Par ailleurs, une personne aux prises avec l’itinérance et la dépendance à des substances peut manquer un rendez-vous pour une multitude d’autres raisons. « Pas de rendez-vous, ils ne peuvent pas prendre de rendez-vous. Ils ont survécu hier et ils doivent encore survivre aujourd’hui », a remarqué un participant. De nombreux participants ont identifié une solution pour remédier à ce problème : la mise à disposition de services mobiles aux clients qui en ont besoin, au moment et à l’endroit où ils se trouvent. Les services sur demande leur paraissaient essentiels afin de permettre à une personne souffrant d’un trouble lié à la consommation de substances d’obtenir de l’aide au moment où elle en a besoin. Cependant, maintenir une procédure et un programme d’intervention stricts et réglementés pour la prestation de ces services constitue un manque de compréhension des réalités vécues par les populations marginalisées.
Communications et histoires
Les histoires personnelles sont devenues un moyen possible de lutter contre la stigmatisation, source d’un grand nombre des préjudices mentionnés ci-dessus.

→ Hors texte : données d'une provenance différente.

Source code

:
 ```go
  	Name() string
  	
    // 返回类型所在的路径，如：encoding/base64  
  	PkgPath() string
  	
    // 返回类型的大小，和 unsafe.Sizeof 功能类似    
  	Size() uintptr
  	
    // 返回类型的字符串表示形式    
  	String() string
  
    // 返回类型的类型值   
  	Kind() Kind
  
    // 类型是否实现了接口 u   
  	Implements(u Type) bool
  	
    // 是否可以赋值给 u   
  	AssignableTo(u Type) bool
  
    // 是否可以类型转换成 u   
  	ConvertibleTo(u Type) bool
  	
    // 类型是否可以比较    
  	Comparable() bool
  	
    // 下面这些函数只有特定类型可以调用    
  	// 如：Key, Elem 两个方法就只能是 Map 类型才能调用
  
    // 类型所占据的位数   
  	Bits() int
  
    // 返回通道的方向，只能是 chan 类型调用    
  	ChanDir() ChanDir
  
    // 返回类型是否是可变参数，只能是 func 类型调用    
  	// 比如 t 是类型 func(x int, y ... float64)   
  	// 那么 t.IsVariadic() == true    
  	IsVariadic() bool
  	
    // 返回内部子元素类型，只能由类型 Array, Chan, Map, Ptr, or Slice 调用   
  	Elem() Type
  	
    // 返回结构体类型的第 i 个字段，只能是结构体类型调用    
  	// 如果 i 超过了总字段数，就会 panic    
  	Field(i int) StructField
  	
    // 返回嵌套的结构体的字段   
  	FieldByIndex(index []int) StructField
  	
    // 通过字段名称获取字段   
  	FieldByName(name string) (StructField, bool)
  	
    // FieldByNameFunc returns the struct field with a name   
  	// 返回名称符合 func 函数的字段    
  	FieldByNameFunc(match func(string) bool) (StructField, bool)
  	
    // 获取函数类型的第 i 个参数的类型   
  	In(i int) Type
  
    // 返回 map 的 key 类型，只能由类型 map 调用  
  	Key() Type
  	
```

Les participants ont estimé que les récits personnels sont une manière efficace de présenter au public les réalités quotidiennes des personnes qui consomment des drogues afin de faire évoluer les perceptions et de réduire la stigmatisation. « Si seulement les gens pouvaient comprendre… » Cette phrase accompagnait souvent les explications sur la difficulté de la vie quotidienne lorsque des personnes sont en situation de logement précaire et/ou de dépendance à des substances. Les participants ont déclaré que leurs logements (des tentes) avaient été démolis plusieurs fois et qu’ils avaient dû faire face à des listes d’attente incroyablement longues pour obtenir un logement supervisé.
Ces récits personnels révèlent les immenses défis auxquels sont confrontés les membres de la communauté qui tentent de se rendre au lendemain vivant. Il s’agit là de toute une gamme d’expériences dont le grand public tient rarement compte. Les récits sont soutenus par l’idée que la compréhension conduit à un changement de perception, qui à son tour réduit la stigmatisation — « il faut absolument que le public soit de notre côté ». Les campagnes de sensibilisation du public ciblant divers groupes comme les syndicats, les fournisseurs de soins de santé et les pompiers ont été proposées comme des moyens importants pour « élargir la coalition de soutien… et la volonté collective de réaliser le changement ».
Les participants ont présenté des histoires positives de personnes ayant une expérience vécue et/ou de professionnels des services ou des soins de santé qui ont fait une différence. Ces histoires ont été décrites comme des réponses efficaces pour contrer les représentations négatives des personnes qui consomment des drogues dans les médias : « Il faut montrer ceux qui ont ‘combattu les démons’ pour que le public comprenne … L’espoir a une grande importance dans les médias ».